**EXERCISE DESCRIPTION**.
Using the forum thread on being kissed, answer these questions:
(a) How old was UltraShy at the time of that first kiss?
(b) About how many different girls does Inturmal think he has kissed?
(c) How old does Lonelyguy say he is?

**SOURCE DOCUMENT**.

# Ever been kissed?



## Ktgurl (Dec 6, 2005)

I'm not sure if this poll has been done before or not but have you? and i don't mean a peck on the cheek but a real kiss.


----------



## FreeSoul (Jan 1, 2006)

No


----------



## clenched_fist (Jan 4, 2004)

_Yes_


----------



## Scrub-Zero (Feb 9, 2004)

Yes


----------



## Drella (Dec 4, 2004)

Heh.. when I was three or four, the little boy across the street kissed me. That probably doesn't count, so no.


----------



## Becky (Nov 5, 2003)

I don't remember my first kiss, but I do remember the best kiss I ever had , that was in May of last year.


----------



## anonymid (Oct 16, 2005)

yes


----------



## ghostgurl (Sep 20, 2004)

Nope, at least not on the lips, and I don't plan to either.


----------



## ColdFury (Nov 6, 2003)

No


----------



## Noca (Jun 24, 2005)

yes


----------



## leppardess (Nov 8, 2003)

yep


----------



## Inturmal (Jan 15, 2006)

I'm not sure how I managed it, but I think I've kissed about 8 different girls. It feels like a lifetime ago, and has been over 4 years since I've kissed anyone.


----------



## silverstein (Jul 9, 2006)

Nope...


----------



## Lil Miss Fire (Nov 6, 2003)

yes


----------



## OnyxHeart (Jun 13, 2005)

Uh-huh


----------



## eddie (Jan 20, 2005)

Nope, definitely no.


----------



## nakedshrew (Dec 5, 2004)

Yeah, I can count the girls on one hand..


----------



## Zephyr (Nov 8, 2003)

nakedshrew said:


> Yeah, I can count the girls on one hand..


Yeah so can I. Wait a sec, I don't even need any hands....


----------



## Argo (May 1, 2005)

Nope


----------



## Roberto (Aug 16, 2004)

no. 

What does that say? :stu :b


----------



## Lonelyguy (Nov 8, 2003)

31 years old and never


----------



## ShyFX (Mar 6, 2006)

yes


----------



## tiane (Jun 29, 2006)

im sensory deffensive, so no


----------



## shelly (Jul 29, 2006)

yes


----------



## UltraShy (Nov 8, 2003)

I remember my first kiss. I was 21 and it was on March 31, 1995. That night included a number of other firsts.


----------



## Becky (Nov 5, 2003)

**STUDY MATERIAL**.
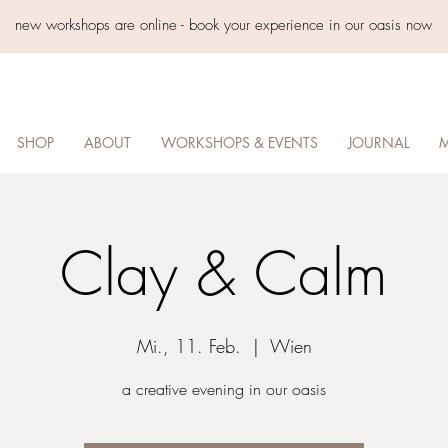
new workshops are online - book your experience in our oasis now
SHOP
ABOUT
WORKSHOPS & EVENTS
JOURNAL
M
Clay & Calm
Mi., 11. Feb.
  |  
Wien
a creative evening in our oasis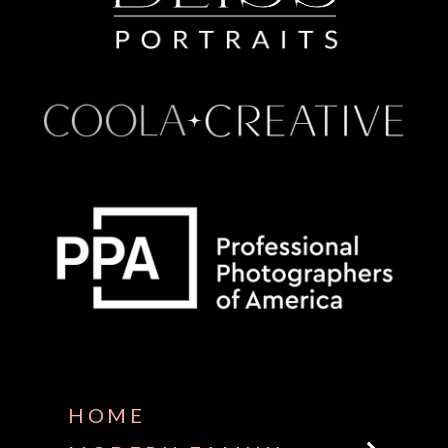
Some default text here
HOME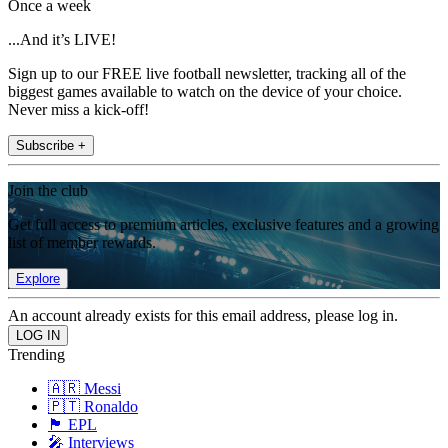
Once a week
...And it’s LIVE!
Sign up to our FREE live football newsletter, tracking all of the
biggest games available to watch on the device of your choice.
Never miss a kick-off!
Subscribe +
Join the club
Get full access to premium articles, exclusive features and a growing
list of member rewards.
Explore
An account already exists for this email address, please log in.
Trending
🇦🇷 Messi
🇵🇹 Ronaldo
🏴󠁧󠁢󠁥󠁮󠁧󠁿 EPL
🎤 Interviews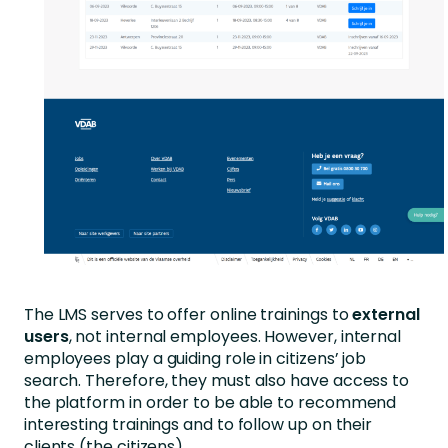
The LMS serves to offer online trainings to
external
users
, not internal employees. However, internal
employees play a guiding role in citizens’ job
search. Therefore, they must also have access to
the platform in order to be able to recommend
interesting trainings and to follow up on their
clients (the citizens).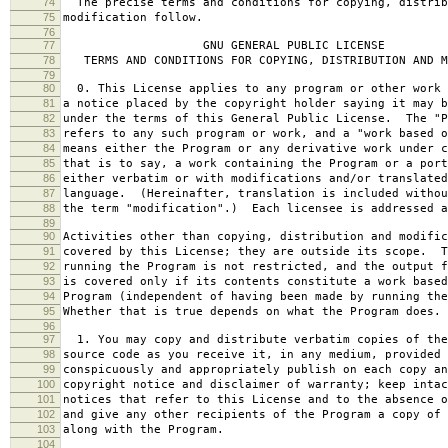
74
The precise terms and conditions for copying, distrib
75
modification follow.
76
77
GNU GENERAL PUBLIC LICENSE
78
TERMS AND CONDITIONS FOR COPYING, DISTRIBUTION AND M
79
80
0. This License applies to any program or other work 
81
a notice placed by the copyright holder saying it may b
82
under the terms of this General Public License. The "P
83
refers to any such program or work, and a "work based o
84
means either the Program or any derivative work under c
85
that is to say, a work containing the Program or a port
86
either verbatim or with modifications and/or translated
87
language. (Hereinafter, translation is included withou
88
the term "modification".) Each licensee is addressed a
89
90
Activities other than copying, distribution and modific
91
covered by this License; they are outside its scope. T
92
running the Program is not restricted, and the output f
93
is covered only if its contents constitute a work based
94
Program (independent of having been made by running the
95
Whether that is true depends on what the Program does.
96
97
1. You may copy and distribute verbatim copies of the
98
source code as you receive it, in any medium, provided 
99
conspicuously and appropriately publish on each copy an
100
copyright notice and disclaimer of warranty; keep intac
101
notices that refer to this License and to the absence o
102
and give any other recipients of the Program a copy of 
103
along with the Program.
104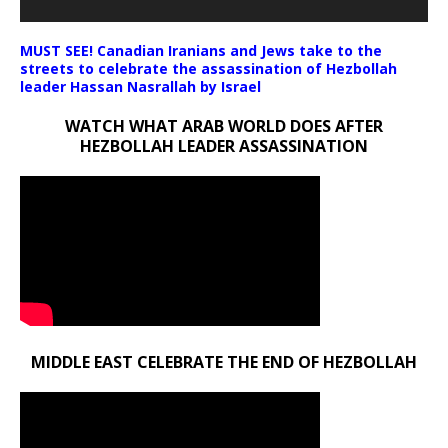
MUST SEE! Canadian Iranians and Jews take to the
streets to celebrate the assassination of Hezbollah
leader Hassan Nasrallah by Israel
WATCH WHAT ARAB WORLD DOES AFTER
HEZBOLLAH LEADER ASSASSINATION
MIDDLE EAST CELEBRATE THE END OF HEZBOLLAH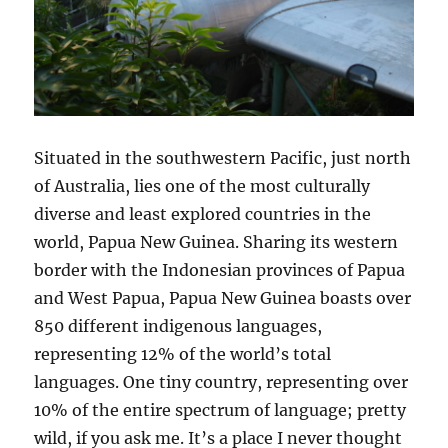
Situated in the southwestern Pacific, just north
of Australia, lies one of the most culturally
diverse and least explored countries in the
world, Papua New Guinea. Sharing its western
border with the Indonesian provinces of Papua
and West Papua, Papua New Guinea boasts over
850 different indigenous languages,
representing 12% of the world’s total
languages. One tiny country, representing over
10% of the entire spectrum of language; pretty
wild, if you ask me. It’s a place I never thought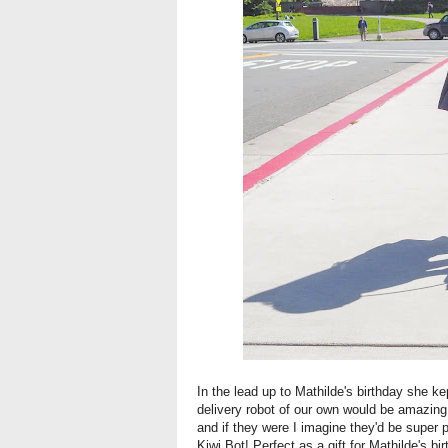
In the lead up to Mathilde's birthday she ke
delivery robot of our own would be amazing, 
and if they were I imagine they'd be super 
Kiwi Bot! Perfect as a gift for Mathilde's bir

--

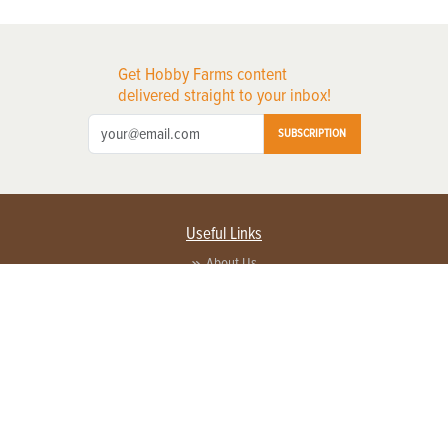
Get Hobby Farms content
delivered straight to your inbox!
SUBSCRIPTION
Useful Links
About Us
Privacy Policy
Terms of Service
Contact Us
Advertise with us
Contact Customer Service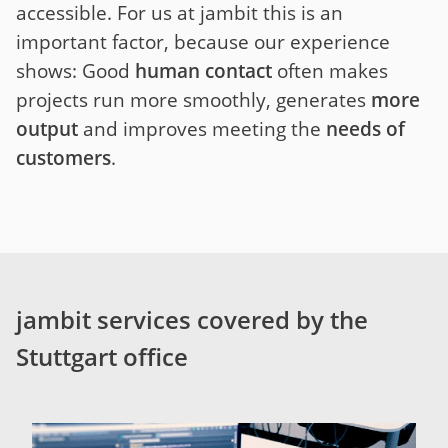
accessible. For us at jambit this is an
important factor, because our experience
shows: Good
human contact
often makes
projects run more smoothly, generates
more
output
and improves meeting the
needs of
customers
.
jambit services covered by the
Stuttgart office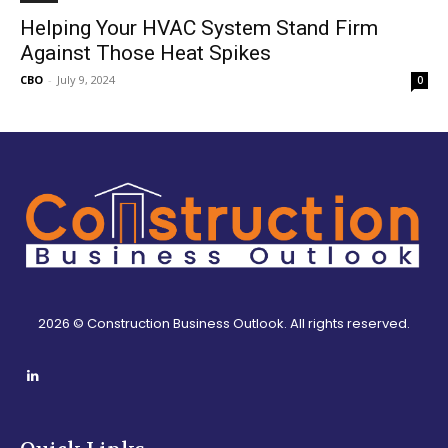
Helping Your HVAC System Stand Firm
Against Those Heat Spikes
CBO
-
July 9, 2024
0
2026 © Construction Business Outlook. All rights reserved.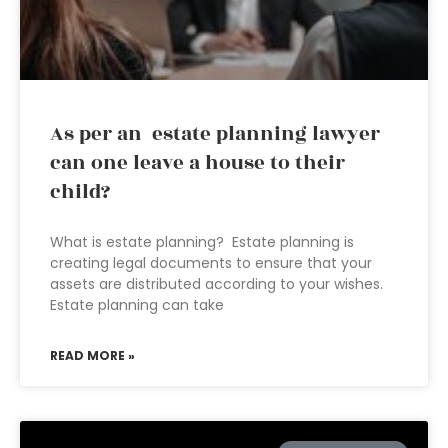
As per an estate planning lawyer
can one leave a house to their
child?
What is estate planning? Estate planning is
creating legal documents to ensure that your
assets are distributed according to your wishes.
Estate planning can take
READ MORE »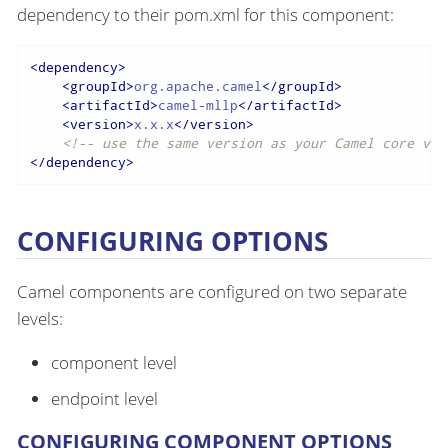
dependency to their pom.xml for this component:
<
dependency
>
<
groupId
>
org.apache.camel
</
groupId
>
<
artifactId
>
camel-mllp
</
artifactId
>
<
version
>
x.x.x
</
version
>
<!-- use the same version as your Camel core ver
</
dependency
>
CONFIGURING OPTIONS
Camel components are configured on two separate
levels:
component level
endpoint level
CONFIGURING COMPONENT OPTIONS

**SOLUTION TO THE EXERCISE**.
(a) 21
(b) About 8
(c) 31